La masse salariale des fonctionnaires marocains atteindra 195 milliards de dirhams en 2026, un nouveau record qui reflète les revalorisations engagées ces dernières années et relance le débat sur la soutenabilité de cette trajectoire. Derrière cette hausse se dessine une équation budgétaire complexe, s’interroge le quotidien L’Economiste dans son édition du vendredi 24 octobre: comment concilier qualité du service public, pouvoir d’achat des agents et équilibre des finances publiques?
Selon le rapport sur les ressources humaines, la part de la masse salariale dans le PIB est restée en moyenne à 10,67% entre 2015 et 2025, avec un pic à 11,6% en 2020, année marquée par le ralentissement économique lié à la pandémie. Rapportée au budget général, cette part a reculé de 38,5% en 2015 à 32,4% en 2025, traduisant un effort de rationalisation et de réallocation au profit de l’investissement public. Pourtant, la masse salariale continue d’absorber près de 60% du budget de fonctionnement et plus de la moitié des recettes ordinaires, limitant ainsi les marges de manœuvre budgétaire.
Cette relative stabilité en proportion masque une augmentation continue en valeur, alimentée par trois facteurs, explique L’Economiste, citant les revalorisations générales et sectorielles issues des accords sociaux 2022-2025, les effets de carrière et les mesures fiscales de 2025, dont la révision de l’IR, qui a augmenté le salaire net des fonctionnaires. D’ici 2027, le coût total de ces accords atteindra 49 milliards de dirhams. Conséquence directe: le salaire net moyen dans la fonction publique a progressé de 43,6% en dix ans, passant de 7.381 dirhams en 2015 à 10.600 dirhams en 2025.

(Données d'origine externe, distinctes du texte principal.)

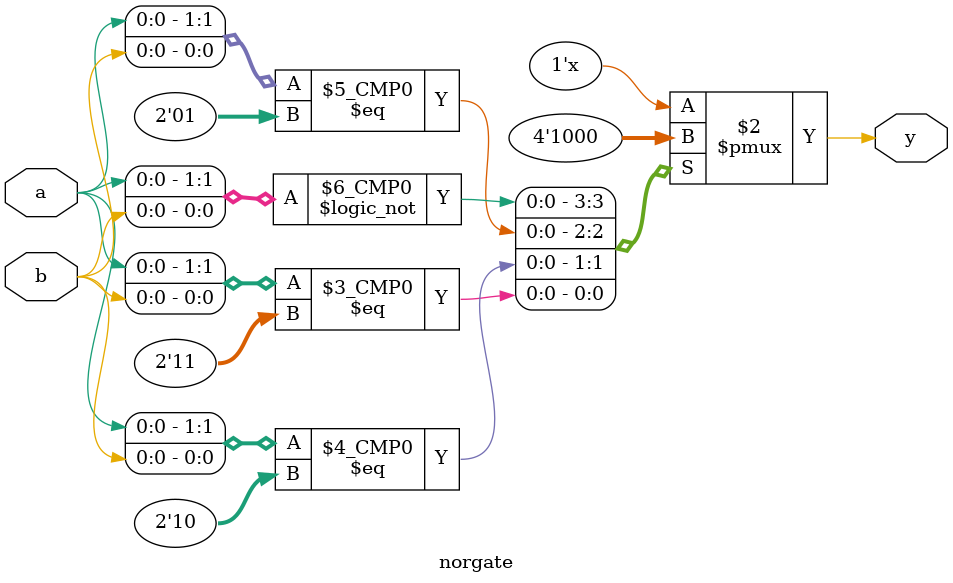
<source format=v>
module norgate(a,b,y);
  
  input a,b;
  output reg y;
  
  always @ (a,b)
    begin
      case({a,b})
        2'b00: y=1;
        2'b01: y=0;
        2'b10: y=0;
        2'b11: y=0;        
      endcase
    end
  
  
endmodule

</source>
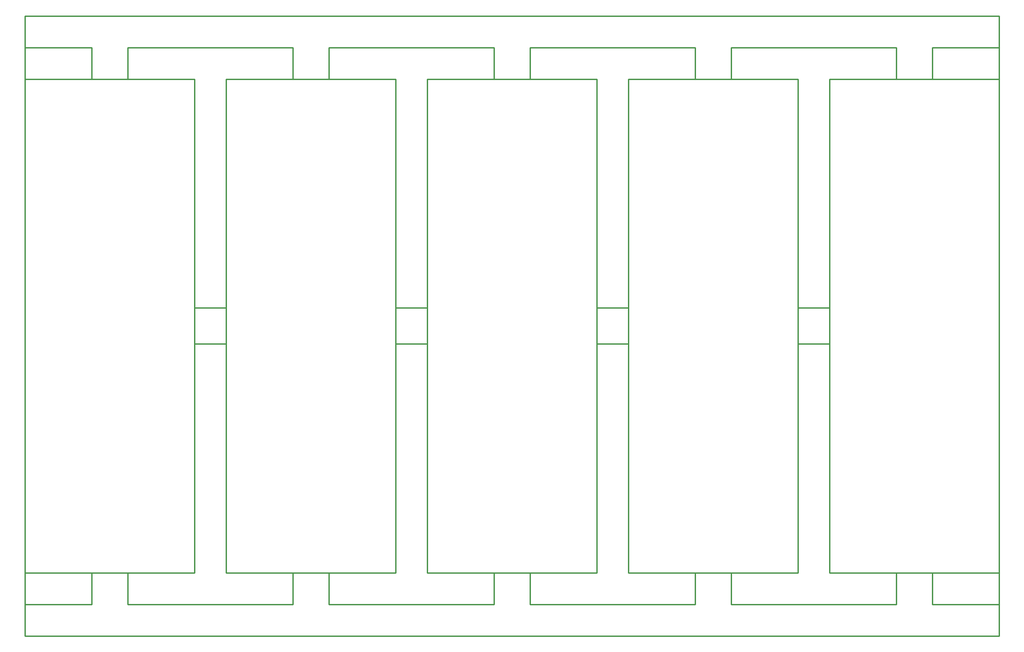
<source format=gko>
G04 Layer: BoardOutlineLayer*
G04 EasyEDA v6.5.29, 2023-07-20 14:59:44*
G04 987ae69db31144c28cf86215047d26b3,5a6b42c53f6a479593ecc07194224c93,10*
G04 Gerber Generator version 0.2*
G04 Scale: 100 percent, Rotated: No, Reflected: No *
G04 Dimensions in millimeters *
G04 leading zeros omitted , absolute positions ,4 integer and 5 decimal *
%FSLAX45Y45*%
%MOMM*%

%ADD10C,0.2540*%
D10*
X3302000Y9652000D02*
G01*
X6527800Y9652000D01*
X6527800Y254000D01*
X3302000Y254000D01*
X3302000Y9652000D01*
X7127798Y9652000D02*
G01*
X10353598Y9652000D01*
X10353598Y254000D01*
X7127798Y254000D01*
X7127798Y9652000D01*
X10953597Y9652000D02*
G01*
X14179397Y9652000D01*
X14179397Y254000D01*
X10953597Y254000D01*
X10953597Y9652000D01*
X14779396Y9652000D02*
G01*
X18005196Y9652000D01*
X18005196Y254000D01*
X14779396Y254000D01*
X14779396Y9652000D01*
X18605195Y9652000D02*
G01*
X21830995Y9652000D01*
X21830995Y254000D01*
X18605195Y254000D01*
X18605195Y9652000D01*
X3302000Y10851997D02*
G01*
X21830995Y10851997D01*
X21830995Y-945997D01*
X3302000Y-945997D01*
X3302000Y10851997D01*
X4572896Y10251998D02*
G01*
X3302000Y10251998D01*
X4572896Y-345998D02*
G01*
X3302000Y-345998D01*
X8398695Y10251998D02*
G01*
X5256905Y10251998D01*
X8398695Y-345998D02*
G01*
X5256905Y-345998D01*
X12224494Y10251998D02*
G01*
X9082704Y10251998D01*
X12224494Y-345998D02*
G01*
X9082704Y-345998D01*
X16050293Y10251998D02*
G01*
X12908503Y10251998D01*
X16050293Y-345998D02*
G01*
X12908503Y-345998D01*
X19876091Y10251998D02*
G01*
X16734302Y10251998D01*
X19876091Y-345998D02*
G01*
X16734302Y-345998D01*
X21830995Y10251998D02*
G01*
X20560101Y10251998D01*
X21830995Y-345998D02*
G01*
X20560101Y-345998D01*
X7118631Y5295003D02*
G01*
X6536966Y5295003D01*
X7118631Y4610994D02*
G01*
X6536966Y4610994D01*
X10944430Y5295003D02*
G01*
X10362765Y5295003D01*
X10944430Y4610994D02*
G01*
X10362765Y4610994D01*
X14770229Y5295003D02*
G01*
X14188564Y5295003D01*
X14770229Y4610994D02*
G01*
X14188564Y4610994D01*
X18596028Y5295003D02*
G01*
X18014363Y5295003D01*
X18596028Y4610994D02*
G01*
X18014363Y4610994D01*
X4572896Y9661166D02*
G01*
X4572896Y10251998D01*
X4572896Y-345998D02*
G01*
X4572896Y244833D01*
X5256905Y9661166D02*
G01*
X5256905Y10251998D01*
X5256905Y-345998D02*
G01*
X5256905Y244833D01*
X8398695Y9661166D02*
G01*
X8398695Y10251998D01*
X8398695Y-345998D02*
G01*
X8398695Y244833D01*
X9082704Y9661166D02*
G01*
X9082704Y10251998D01*
X9082704Y-345998D02*
G01*
X9082704Y244833D01*
X12224494Y9661166D02*
G01*
X12224494Y10251998D01*
X12224494Y-345998D02*
G01*
X12224494Y244833D01*
X12908503Y9661166D02*
G01*
X12908503Y10251998D01*
X12908503Y-345998D02*
G01*
X12908503Y244833D01*
X16050293Y9661166D02*
G01*
X16050293Y10251998D01*
X16050293Y-345998D02*
G01*
X16050293Y244833D01*
X16734302Y9661166D02*
G01*
X16734302Y10251998D01*
X16734302Y-345998D02*
G01*
X16734302Y244833D01*
X19876091Y9661166D02*
G01*
X19876091Y10251998D01*
X19876091Y-345998D02*
G01*
X19876091Y244833D01*
X20560101Y9661166D02*
G01*
X20560101Y10251998D01*
X20560101Y-345998D02*
G01*
X20560101Y244833D01*

%LPD*%
M02*

</source>
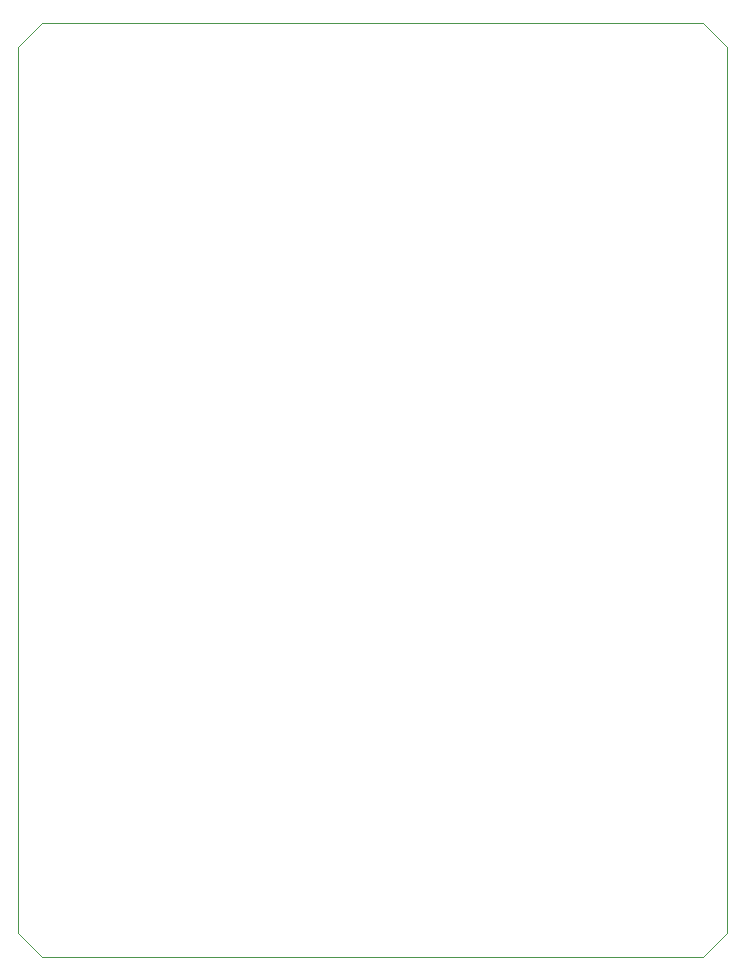
<source format=gbr>
G04*
G04 #@! TF.GenerationSoftware,Altium Limited,Altium Designer,24.3.1 (35)*
G04*
G04 Layer_Color=0*
%FSAX25Y25*%
%MOIN*%
G70*
G04*
G04 #@! TF.SameCoordinates,A3C2EEE2-FC71-4F10-AF2F-9764D03318EB*
G04*
G04*
G04 #@! TF.FilePolarity,Positive*
G04*
G01*
G75*
%ADD50C,0.00100*%
D50*
X0007874Y0000000D02*
X-0000000Y0007874D01*
X-0000000Y0303150D01*
X0007874Y0311024D01*
X0228346Y0311024D01*
X0236221Y0303150D01*
X0236221Y0007874D01*
X0228346Y0000000D01*
X0007874Y0000000D01*
M02*

</source>
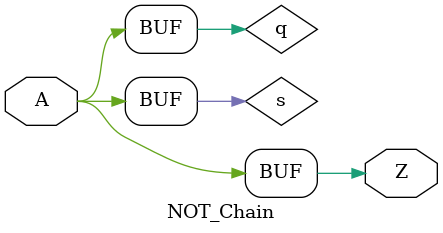
<source format=sv>
/*
  Code can be found here: https://edaplayground.com/x/XF2t
*/

// main program
module NOT_Chain (Z, A);

  output Z;
  input A;
  wire p, q, r, s, t;

  not #1 N1 (p, A);
  not #1 N2 (q, p);
  not #1 N3 (r, q);
  not #1 N4 (s, r);
  not #1 N5 (t, s);
  not #1 N6 (Z, t);

endmodule


// testbench
module tb_NOT_Chain;

  reg p;
  wire r;

  initial begin

    // $dumpfile ("dump.vcd"); //only needed if using the online compiler
    // $dumpvars (1, tb_NOT_Chain); //only needed if using the online compiler

    // #000 p = 0;
    // #100 p = 1;
    // #100 $stop;

  end

  NOT_Chain U1 (r, p);

endmodule

</source>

Le projet de loi de finances 2026 prévoit par ailleurs une reprise significative des recrutements, avec 36.895 postes budgétaires créés, un volume inédit depuis 2019. La majorité sera consacrée aux secteurs sociaux, notamment à l’Éducation nationale, qui bénéficiera de 19.000 postes pour soutenir la généralisation de la scolarisation, accompagner la réforme pédagogique et faire face aux départs massifs à la retraite. L’enseignement supérieur recevra 600 postes pour régulariser les enseignants titulaires de doctorat promus au grade d’enseignants-chercheurs, tandis que 500 postes seront attribués au cabinet du chef du gouvernement, dont 200 pour les personnes en situation de handicap. Les autres postes seront répartis entre les ministères de l’Intérieur, de la Santé et de la Défense.
Ces recrutements anticipent une vague de départs à la retraite qui concernera 68.418 fonctionnaires entre 2025 et 2029, dont 77% dans l’éducation, l’intérieur, la santé et l’enseignement supérieur. Le défi n’est plus seulement quantitatif mais aussi qualitatif: renouveler et requalifier les compétences pour assurer la continuité du service public.
Malgré les revalorisations depuis 2022, la fonction publique reste fortement polarisée. Les cadres et cadres supérieurs perçoivent en moyenne 12.484 dirhams nets par mois et concentrent plus de 80% des dépenses de personnel, tandis que le personnel d’exécution gagne en moyenne 5.925 dirhams et les agents de maîtrise autour de 7.238 dirhams. La majorité des fonctionnaires, près de sept sur dix, perçoit entre 6.000 et 14.000 dirhams, et seulement 4,8% dépassent 20.000 dirhams mensuels. Le relèvement du salaire minimum à 4.500 dirhams en 2025 a atténué les écarts au bas de l’échelle, mais les cadres supérieurs continuent de concentrer les rémunérations les plus élevées.
Le corps administratif est par ailleurs vieillissant: en 2025, l’État compte 576.062 fonctionnaires civils, dont un tiers dans l’Éducation nationale. Trente-quatre pour cent des agents ont 50 ans ou plus, contre 23,3% de moins de 35 ans. La catégorie intermédiaire (35-50 ans) représente 42,7% des effectifs. Cette structure impose une gestion prévisionnelle des emplois et des compétences pour transférer le savoir-faire et rééquilibrer la pyramide des âges.